Like the rest of the world, Book Haven was impacted by the COVID-19 pan­demic in 2020. They were forced to shut down for about two months, when they lost a sig­nif­icant amount of business.

“We stayed open as best we could with delivery ser­vices and curbside pickup,” Jay said. “It wasn’t paying the bills, but it wasn’t about money at that point. It was about a bunch of cus­tomers stuck at home who needed books. When we opened back up, there was a huge out­pouring of people coming in.”

After Book Haven’s reopening, the store saw better sales than it had before the pandemic.

“It really reminded people how important it is to support their small local busi­nesses which was really needed I think,” Samantha said. “We were doing fine before COVID, but it actually increased business for us.”
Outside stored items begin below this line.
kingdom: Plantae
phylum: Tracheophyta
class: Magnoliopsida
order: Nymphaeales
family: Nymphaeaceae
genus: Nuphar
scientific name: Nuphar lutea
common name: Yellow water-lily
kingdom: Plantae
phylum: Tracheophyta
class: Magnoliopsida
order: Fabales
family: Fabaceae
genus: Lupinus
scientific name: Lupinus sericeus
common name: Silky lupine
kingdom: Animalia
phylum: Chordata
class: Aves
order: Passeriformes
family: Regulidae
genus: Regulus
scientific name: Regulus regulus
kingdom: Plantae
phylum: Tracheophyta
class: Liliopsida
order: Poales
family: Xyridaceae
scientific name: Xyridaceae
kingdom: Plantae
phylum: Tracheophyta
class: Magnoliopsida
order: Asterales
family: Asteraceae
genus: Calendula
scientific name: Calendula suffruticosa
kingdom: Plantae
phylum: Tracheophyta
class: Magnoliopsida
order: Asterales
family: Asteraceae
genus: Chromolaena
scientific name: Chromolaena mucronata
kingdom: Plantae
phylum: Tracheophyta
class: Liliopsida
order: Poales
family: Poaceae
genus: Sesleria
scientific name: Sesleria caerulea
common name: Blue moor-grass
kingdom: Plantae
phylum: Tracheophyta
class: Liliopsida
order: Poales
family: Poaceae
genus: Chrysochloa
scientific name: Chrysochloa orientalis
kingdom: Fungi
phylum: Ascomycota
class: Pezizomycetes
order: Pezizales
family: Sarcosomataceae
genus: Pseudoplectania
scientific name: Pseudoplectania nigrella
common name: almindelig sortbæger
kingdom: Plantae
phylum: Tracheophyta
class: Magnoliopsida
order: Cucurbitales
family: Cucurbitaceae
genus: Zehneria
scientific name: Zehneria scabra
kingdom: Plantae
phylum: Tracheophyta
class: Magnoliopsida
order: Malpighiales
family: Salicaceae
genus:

Roxanne Kaufman, an art pro­fessor at Hillsdale, is a longtime friend of the LaFountain family and a regular at Book Haven.

Kaufman shares the LaFountain’s passion for books, and she has even done events at Book Haven fol­lowing the release of her two children’s books, entitled “Hooves” and “Nell the Nest Cow.”

“It’s not just a book­store, it really is a unique place,” Kaufman said. “They encourage com­munity there.”

Kaufman’s friendship with the LaFountain family began with shared tes­ti­monies of faith, she said.

“We started talking about church and the dif­ferent ways God has touched our lives and a friendship grew.”